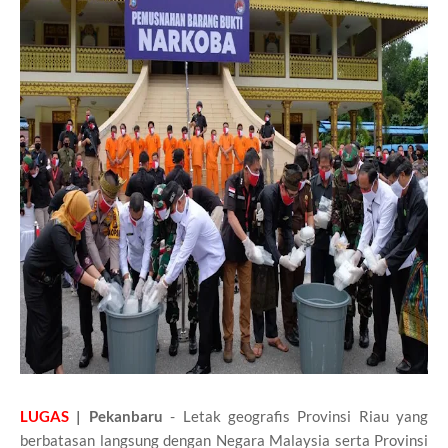
LUGAS
| Pekanbaru
- Letak geografis Provinsi Riau yang
berbatasan langsung dengan Negara Malaysia serta Provinsi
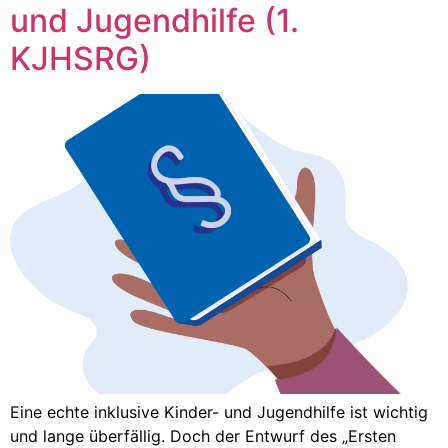
und Jugendhilfe (1.
KJHSRG)
Eine echte inklusive Kinder- und Jugendhilfe ist wichtig
und lange überfällig. Doch der Entwurf des „Ersten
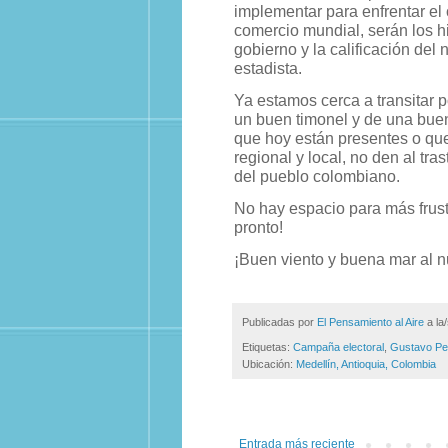
implementar para enfrentar el 
comercio mundial, serán los h
gobierno y la calificación de
estadista.
Ya estamos cerca a transitar p
un buen timonel y de una buen
que hoy están presentes o que
regional y local, no den al tra
del pueblo colombiano.
No hay espacio para más frust
pronto!
¡Buen viento y buena mar al 
Publicadas por
El Pensamiento al Aire
a la
Etiquetas:
Campaña electoral
,
Gustavo Pe
Ubicación:
Medellín, Antioquia, Colombia
Entrada más reciente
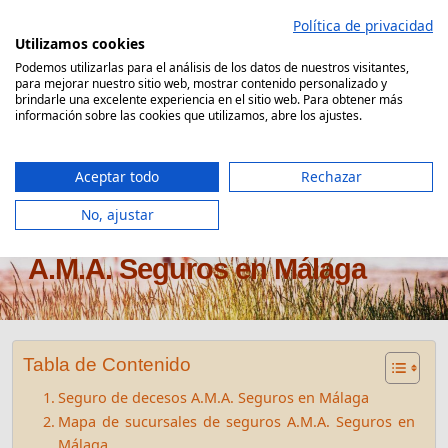
Saltar
Política de privacidad
al
Utilizamos cookies
contenido
Podemos utilizarlas para el análisis de los datos de nuestros visitantes,
para mejorar nuestro sitio web, mostrar contenido personalizado y
Comparador Seguro Decesos
brindarle una excelente experiencia en el sitio web. Para obtener más
información sobre las cookies que utilizamos, abre los ajustes.
Aceptar todo
Rechazar
No, ajustar
Oficinas seguros de decesos
A.M.A. Seguros en Málaga
Tabla de Contenido
Seguro de decesos A.M.A. Seguros en Málaga
Mapa de sucursales de seguros A.M.A. Seguros en
Málaga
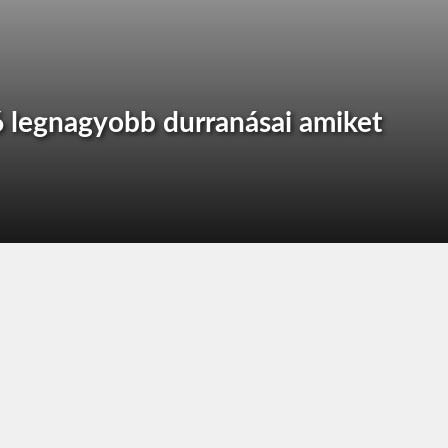
legnagyobb durranásai amiket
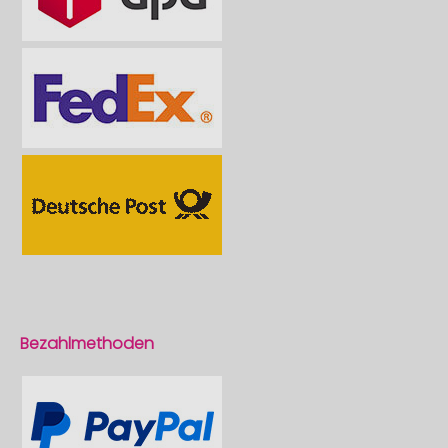
Bezahlmethoden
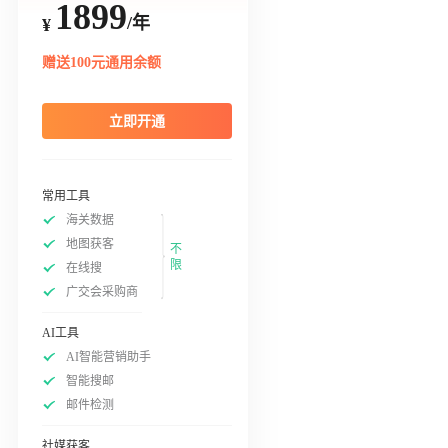
1899
/年
¥
赠送100元通用余额
立即开通
常用工具
海关数据
地图获客
不
限
在线搜
广交会采购商
AI工具
AI智能营销助手
智能搜邮
邮件检测
社媒获客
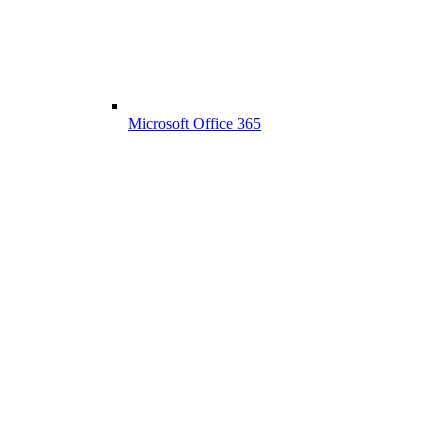
Microsoft Office 365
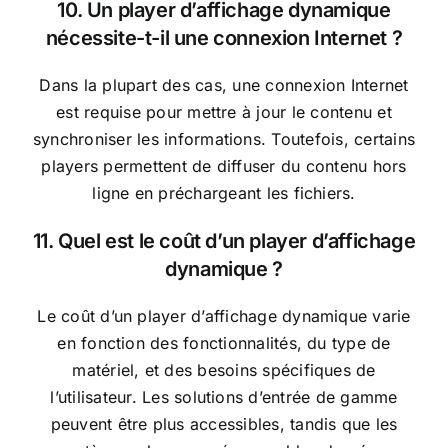
10. Un player d’affichage dynamique
nécessite-t-il une connexion Internet ?
Dans la plupart des cas, une connexion Internet
est requise pour mettre à jour le contenu et
synchroniser les informations. Toutefois, certains
players permettent de diffuser du contenu hors
ligne en préchargeant les fichiers.
11. Quel est le coût d’un player d’affichage
dynamique ?
Le coût d’un player d’affichage dynamique varie
en fonction des fonctionnalités, du type de
matériel, et des besoins spécifiques de
l’utilisateur. Les solutions d’entrée de gamme
peuvent être plus accessibles, tandis que les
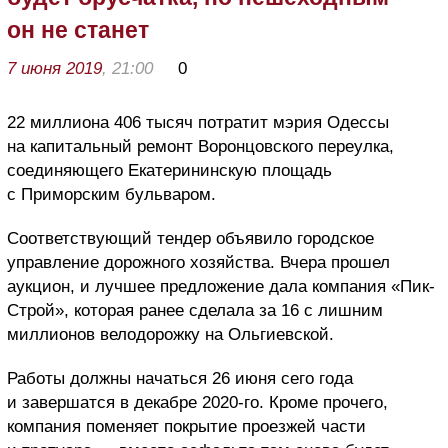
он не станет
7 июня 2019
, 21:00
0
22 миллиона 406 тысяч потратит мэрия Одессы
на капитальный ремонт Воронцовского переулка,
соединяющего Екатерининскую площадь
с Приморским бульваром.
Соответствующий тендер объявило городское
управление дорожного хозяйства. Вчера прошел
аукцион, и лучшее предложение дала компания «Пик-
Строй», которая ранее сделала за 16 с лишним
миллионов велодорожку на Ольгиевской.
Работы должны начаться 26 июня сего года
и завершатся в декабре 2020-го. Кроме прочего,
компания поменяет покрытие проезжей части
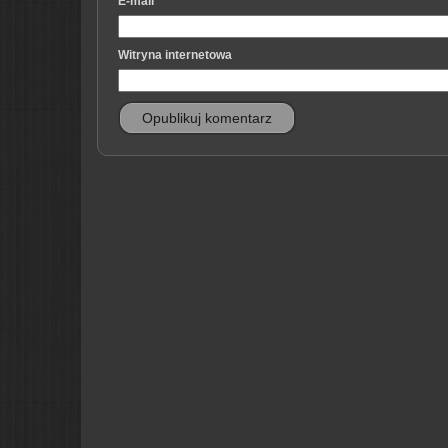
E-mail
*
Witryna internetowa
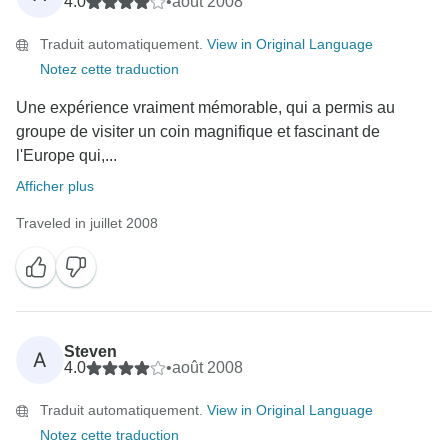
4.0
•
août 2008
Traduit automatiquement.
View in Original Language
Notez cette traduction
Une expérience vraiment mémorable, qui a permis au
groupe de visiter un coin magnifique et fascinant de
l'Europe qui,...
Afficher plus
Traveled in juillet 2008
Steven
A
4.0
•
août 2008
Traduit automatiquement.
View in Original Language
Notez cette traduction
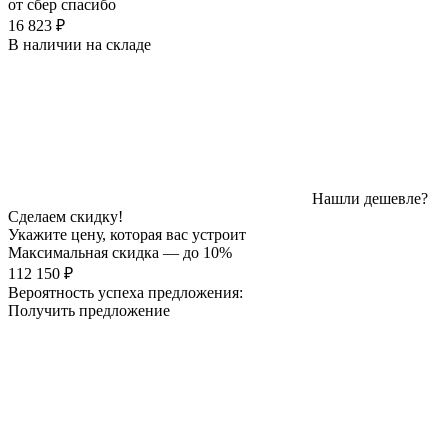
от сбер спасибо
16 823 ₽
В наличии на складе
Нашли дешевле?
Сделаем скидку!
Укажите цену, которая вас устроит
Максимальная скидка — до 10%
112 150 ₽
Вероятность успеха предложения:
Получить предложение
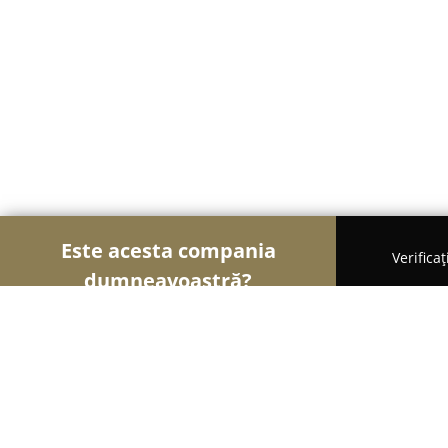
Este acesta compania
Verifica
dumneavoastră?
Șoimii Curățeniei
Curățenie Profesională, Detail
La Mariana - Curatatorie & Spalator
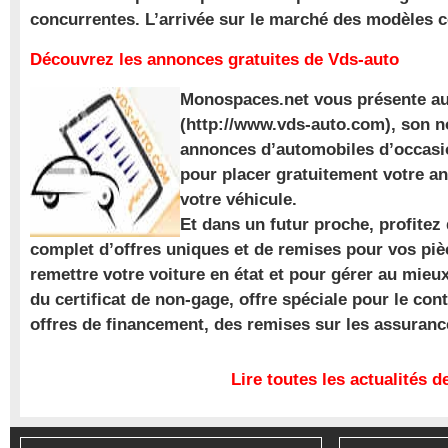
concurrentes. L’arrivée sur le marché des modèles
Découvrez les annonces gratuites de Vds-auto
Monospaces.net vous présente au
(http://www.vds-auto.com), son n
annonces d’automobiles d’occasio
pour placer gratuitement votre a
votre véhicule.
Et dans un futur proche, profite
complet d’offres uniques et de remises pour vos piè
remettre votre voiture en état et pour gérer au mieu
du certificat de non-gage, offre spéciale pour le con
offres de financement, des remises sur les assuran
Lire toutes les actualités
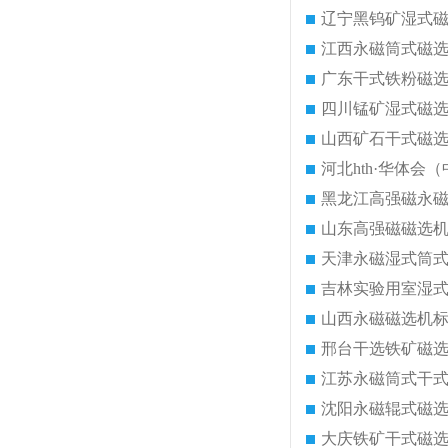
辽宁黑钨矿湿式
江西永磁筒式磁
广东干式铁粉磁
四川锰矿湿式磁
山西矿石干式磁
河北hth·华体会（
黑龙江高强磁永
山东高强磁磁选
天津永磁湿式筒
吉林实验用室湿
山西永磁磁选机
邢台干选铁矿磁
江苏永磁筒式干
沈阳永磁辊式磁
大庆铁矿干式磁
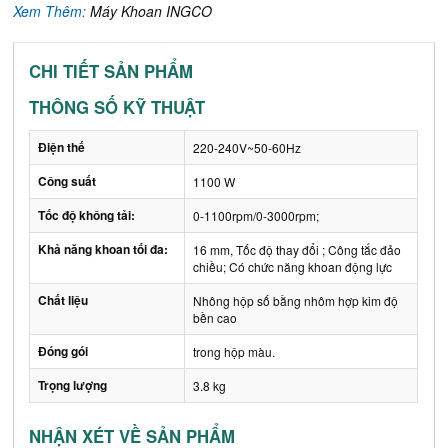
Xem Thêm:
Máy Khoan INGCO
CHI TIẾT SẢN PHẨM
THÔNG SỐ KỸ THUẬT
Điện thế
220-240V~50-60Hz
Công suất
1100 W
Tốc độ không tải:
0-1100rpm/0-3000rpm;
Khả năng khoan tối đa:
16 mm, Tốc độ thay đổi ; Công tắc đảo
chiều; Có chức năng khoan động lực
Chất liệu
Nhông hộp số bằng nhôm hợp kim độ
bền cao
Đóng gói
trong hộp màu.
Trọng lượng
3.8 kg
NHẬN XÉT VỀ SẢN PHẨM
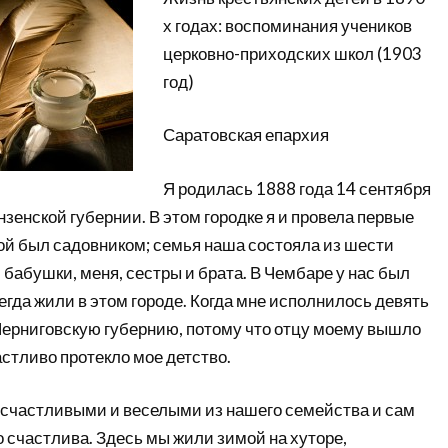
х годах: воспоминания учеников
церковно-приходских школ (1903
год)
Саратовская епархия
Я родилась 1888 года 14 сентября
нзенской губернии. В этом городке я и провела первые
мой был садовником; семья наша состояла из шести
и бабушки, меня, сестры и брата. В Чембаре у нас был
сегда жили в этом городе. Когда мне исполнилось девять
 Черниговскую губернию, потому что отцу моему вышло
астливо протекло мое детство.
х счастливыми и веселыми из нашего семейства и сам
 счастлива. Здесь мы жили зимой на хуторе,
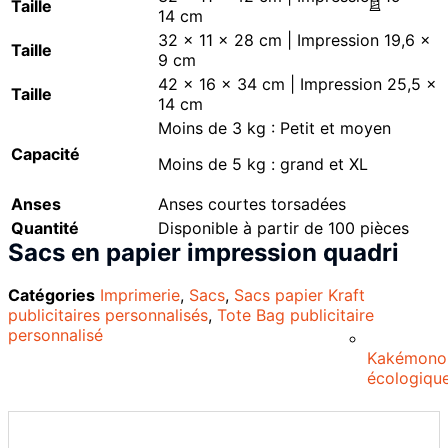
Taille
14 cm
32 x 11 x 28 cm | Impression 19,6 x
Taille
9 cm
42 x 16 x 34 cm | Impression 25,5 x
Taille
14 cm
Moins de 3 kg : Petit et moyen
Capacité
Moins de 5 kg : grand et XL
Anses
Anses courtes torsadées
Quantité
Disponible à partir de 100 pièces
Sacs en papier impression quadri
Catégories
Imprimerie
,
Sacs
,
Sacs papier Kraft
publicitaires personnalisés
,
Tote Bag publicitaire
personnalisé
Kakémono
écologiqu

**Assignment:** Every line of the listing that holds "июня" counts once. Say how many such lines there are, using only a number.

**Output below:** 2